From armoury to museum

18th century until 1945

In the 18th century the Zeughaus was the most important arms depot in Brandenburg-Prussia. Prussia had meanwhile developed into the greatest military power among the German states.

From the very beginning the building had a dual function. Besides its purpose as a storehouse for weapons it served as a place to present historical parade arms and trophies. The Latin dedication above the main portal formulates this impressively: "To recognize the military feats, to instil fear in the enemies, to protect friends and allies, Friedrich I, the noble and unvanquished King of the Prussians, has had this arsenal built from the ground up in the year 1706 in order to house all of the instruments as well as the spoils and trophies of war." The interior architecture, without being hindered by permanent installations, offered the ideal prerequisite for storing weapons effectively and showing them to their greatest advantage.

A decisive step on the way to a "museum in the arsenal" in the 1820s was the installation of an art and armour chamber as well as a weapons and model collection.

During the Napoleonic Wars of Liberation in 1813/15 a wealth of trophies came to the Zeughaus, thus reopening the question of the use the arsenal. In 1815 the architect Karl Friedrich Schinkel (1781-1841) developed various plans on how to present the collections, which, however, did not meet with approval. It was only until a few years later, at the suggestion of Prince Friedrich Wilhelm of Prussia (1795-1841), that the idea of turning the Zeughaus into a site for Prussian military fame was revived and finally realised.

An immediate result of the victory over France in 1871 was the founding of the German Empire.
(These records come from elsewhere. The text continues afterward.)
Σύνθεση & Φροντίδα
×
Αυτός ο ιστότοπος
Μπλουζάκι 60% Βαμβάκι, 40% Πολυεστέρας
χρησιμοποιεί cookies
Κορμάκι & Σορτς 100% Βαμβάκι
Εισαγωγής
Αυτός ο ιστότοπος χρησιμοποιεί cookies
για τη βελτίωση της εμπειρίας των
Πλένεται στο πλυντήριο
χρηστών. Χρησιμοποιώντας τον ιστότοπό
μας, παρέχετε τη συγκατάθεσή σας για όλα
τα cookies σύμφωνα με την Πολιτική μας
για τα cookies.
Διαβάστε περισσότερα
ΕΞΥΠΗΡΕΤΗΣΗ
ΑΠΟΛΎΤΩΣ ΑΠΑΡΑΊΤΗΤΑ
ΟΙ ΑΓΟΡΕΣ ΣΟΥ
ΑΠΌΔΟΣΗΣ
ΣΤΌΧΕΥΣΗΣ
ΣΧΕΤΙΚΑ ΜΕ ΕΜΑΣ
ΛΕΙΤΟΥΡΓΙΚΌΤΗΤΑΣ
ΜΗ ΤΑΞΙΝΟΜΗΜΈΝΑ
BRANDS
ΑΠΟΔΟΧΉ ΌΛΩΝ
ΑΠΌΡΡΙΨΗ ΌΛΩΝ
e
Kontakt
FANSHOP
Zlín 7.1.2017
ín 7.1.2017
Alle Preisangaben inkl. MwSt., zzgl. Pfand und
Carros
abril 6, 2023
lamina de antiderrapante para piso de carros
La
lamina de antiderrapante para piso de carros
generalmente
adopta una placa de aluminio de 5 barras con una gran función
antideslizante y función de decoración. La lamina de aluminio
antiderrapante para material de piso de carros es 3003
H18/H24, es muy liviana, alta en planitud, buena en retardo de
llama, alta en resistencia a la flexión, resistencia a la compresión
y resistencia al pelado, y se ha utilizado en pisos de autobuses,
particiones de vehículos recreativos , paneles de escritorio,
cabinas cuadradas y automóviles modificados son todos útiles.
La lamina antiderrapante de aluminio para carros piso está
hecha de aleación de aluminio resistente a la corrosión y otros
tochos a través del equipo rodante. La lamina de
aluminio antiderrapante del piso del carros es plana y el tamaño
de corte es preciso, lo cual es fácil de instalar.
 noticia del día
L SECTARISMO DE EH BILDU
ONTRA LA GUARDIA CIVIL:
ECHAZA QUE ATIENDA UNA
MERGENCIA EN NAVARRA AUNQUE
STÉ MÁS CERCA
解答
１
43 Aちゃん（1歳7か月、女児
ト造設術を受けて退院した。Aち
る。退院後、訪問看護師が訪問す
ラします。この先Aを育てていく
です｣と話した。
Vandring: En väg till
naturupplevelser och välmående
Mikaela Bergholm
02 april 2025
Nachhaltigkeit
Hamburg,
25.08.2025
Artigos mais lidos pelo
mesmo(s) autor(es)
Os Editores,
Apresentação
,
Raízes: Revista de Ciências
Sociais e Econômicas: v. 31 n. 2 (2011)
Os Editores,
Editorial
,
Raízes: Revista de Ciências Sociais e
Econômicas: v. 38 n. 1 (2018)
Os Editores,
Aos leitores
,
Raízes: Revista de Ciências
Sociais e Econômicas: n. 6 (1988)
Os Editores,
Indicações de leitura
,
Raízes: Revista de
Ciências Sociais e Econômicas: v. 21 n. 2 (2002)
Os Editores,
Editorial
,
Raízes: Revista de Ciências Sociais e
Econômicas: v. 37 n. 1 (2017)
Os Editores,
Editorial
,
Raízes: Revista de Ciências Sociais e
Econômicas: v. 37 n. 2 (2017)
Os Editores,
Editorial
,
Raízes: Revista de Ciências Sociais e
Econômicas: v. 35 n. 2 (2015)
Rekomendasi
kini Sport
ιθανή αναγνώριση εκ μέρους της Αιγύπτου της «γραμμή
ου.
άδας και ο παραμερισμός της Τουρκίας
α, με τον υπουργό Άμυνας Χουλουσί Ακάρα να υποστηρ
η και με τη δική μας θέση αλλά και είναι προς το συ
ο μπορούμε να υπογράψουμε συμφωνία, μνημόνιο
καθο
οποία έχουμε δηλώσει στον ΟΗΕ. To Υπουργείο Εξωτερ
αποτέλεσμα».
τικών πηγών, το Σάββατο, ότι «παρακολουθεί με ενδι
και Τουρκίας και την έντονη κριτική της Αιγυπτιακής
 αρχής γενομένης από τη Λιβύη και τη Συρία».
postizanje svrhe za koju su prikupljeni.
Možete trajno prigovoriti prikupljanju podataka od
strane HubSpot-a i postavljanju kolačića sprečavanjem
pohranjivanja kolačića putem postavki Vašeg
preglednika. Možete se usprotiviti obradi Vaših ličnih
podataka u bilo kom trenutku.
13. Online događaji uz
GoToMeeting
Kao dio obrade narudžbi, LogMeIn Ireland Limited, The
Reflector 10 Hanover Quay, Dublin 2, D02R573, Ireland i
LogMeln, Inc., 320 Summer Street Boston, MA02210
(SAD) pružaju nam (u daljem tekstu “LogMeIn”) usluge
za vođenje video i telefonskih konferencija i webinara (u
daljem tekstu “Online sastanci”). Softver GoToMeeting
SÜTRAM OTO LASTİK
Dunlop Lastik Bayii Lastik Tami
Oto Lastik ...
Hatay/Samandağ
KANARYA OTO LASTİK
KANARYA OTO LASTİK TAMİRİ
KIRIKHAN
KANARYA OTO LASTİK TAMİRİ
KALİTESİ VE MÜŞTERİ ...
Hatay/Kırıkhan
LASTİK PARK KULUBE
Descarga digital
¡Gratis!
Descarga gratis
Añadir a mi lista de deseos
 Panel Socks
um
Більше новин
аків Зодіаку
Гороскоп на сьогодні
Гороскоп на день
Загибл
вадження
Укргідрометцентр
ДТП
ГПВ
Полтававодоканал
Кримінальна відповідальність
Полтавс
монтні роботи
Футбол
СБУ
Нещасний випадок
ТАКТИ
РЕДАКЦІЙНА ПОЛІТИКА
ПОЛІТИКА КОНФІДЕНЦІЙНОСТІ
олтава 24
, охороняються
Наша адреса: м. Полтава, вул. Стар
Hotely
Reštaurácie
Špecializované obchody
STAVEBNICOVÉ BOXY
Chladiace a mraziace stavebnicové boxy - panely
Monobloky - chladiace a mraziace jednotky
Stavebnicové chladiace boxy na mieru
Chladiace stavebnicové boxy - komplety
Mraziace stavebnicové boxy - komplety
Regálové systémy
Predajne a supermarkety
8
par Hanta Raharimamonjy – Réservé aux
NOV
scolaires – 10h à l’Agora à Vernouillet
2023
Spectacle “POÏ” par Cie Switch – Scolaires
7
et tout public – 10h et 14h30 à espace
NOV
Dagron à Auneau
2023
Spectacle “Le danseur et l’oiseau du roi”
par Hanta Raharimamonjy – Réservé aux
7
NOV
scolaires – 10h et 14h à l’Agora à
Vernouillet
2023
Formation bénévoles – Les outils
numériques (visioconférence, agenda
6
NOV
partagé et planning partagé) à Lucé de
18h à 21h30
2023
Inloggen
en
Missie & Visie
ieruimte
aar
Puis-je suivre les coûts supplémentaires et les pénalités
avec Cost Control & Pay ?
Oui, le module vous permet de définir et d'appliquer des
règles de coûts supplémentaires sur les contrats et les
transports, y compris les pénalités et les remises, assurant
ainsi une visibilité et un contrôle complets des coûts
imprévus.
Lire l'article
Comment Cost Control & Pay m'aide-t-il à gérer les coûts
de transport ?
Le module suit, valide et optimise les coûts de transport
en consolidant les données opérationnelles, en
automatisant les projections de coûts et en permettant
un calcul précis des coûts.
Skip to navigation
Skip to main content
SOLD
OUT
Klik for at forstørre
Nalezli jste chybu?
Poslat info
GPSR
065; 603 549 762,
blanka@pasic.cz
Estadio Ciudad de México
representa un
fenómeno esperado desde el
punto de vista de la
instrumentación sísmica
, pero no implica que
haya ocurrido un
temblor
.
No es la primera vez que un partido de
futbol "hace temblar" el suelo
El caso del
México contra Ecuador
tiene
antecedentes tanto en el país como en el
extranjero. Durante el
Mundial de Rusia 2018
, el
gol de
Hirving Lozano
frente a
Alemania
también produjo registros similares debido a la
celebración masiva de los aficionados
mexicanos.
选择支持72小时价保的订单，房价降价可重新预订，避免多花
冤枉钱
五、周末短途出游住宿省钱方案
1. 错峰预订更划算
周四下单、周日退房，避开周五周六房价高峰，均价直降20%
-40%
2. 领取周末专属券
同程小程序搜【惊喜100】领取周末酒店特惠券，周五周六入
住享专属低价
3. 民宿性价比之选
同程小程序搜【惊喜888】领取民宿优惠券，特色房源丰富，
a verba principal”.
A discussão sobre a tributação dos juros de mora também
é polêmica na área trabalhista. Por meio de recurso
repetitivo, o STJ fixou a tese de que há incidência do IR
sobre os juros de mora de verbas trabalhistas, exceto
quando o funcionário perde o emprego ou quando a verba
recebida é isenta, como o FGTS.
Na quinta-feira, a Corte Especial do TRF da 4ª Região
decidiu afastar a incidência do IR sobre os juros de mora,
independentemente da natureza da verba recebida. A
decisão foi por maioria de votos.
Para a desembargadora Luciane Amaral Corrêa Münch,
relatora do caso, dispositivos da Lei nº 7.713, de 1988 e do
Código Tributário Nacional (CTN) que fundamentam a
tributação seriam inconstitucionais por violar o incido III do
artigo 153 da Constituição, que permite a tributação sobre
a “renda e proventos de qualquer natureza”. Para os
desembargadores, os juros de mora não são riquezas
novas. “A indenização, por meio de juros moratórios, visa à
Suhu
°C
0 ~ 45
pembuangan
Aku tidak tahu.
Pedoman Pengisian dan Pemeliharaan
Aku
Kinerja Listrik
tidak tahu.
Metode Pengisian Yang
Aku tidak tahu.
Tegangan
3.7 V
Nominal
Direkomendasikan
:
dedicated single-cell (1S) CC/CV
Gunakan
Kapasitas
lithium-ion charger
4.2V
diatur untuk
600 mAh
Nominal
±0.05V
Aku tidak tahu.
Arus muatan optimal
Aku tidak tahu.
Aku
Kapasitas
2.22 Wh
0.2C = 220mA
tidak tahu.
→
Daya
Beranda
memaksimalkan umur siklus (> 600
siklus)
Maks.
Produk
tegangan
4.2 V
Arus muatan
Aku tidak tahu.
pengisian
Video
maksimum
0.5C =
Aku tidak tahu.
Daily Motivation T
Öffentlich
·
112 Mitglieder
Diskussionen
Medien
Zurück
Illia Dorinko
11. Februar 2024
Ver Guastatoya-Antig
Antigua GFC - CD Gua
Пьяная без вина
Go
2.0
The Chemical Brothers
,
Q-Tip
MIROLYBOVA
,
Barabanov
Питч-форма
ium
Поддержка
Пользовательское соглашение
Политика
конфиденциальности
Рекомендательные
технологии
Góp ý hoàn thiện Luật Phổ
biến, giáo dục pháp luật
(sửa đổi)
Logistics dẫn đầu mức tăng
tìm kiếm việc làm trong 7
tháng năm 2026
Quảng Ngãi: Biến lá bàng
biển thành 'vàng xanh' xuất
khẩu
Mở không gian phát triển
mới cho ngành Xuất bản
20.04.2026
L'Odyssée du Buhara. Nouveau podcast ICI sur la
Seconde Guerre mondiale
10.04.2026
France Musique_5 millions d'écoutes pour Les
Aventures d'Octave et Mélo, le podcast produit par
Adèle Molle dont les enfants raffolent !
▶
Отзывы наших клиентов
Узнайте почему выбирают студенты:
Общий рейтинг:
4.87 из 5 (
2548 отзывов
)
King Wilhelm I was named Kaiser of the confederation of German states. He put Georg Friedrich Hitzig (1811-1881) in charge of the reconstruction of the Zeughaus, which took from 1877 to 1880. Throughout his life Wilhelm felt more closely associated with the kingship of Prussia than with the title of German Emperor: the display of testimonia in the new "Pantheon of the Brandenburg-Prussian army" was supposed to pay tribute to the Prussian army and its history.

The most important architectonic changes were the installation of a roof covering the courtyard and an elaborately decorated dome hall on the upper floor. A curving, double flight of stairs led upwards from the inner courtyard.

With this reconstruction the original purpose of the Zeughaus as an armoury came to an end. Until it was largely destroyed in 1944/45, the Zeughaus had developed into one of the most important army museums in Europe.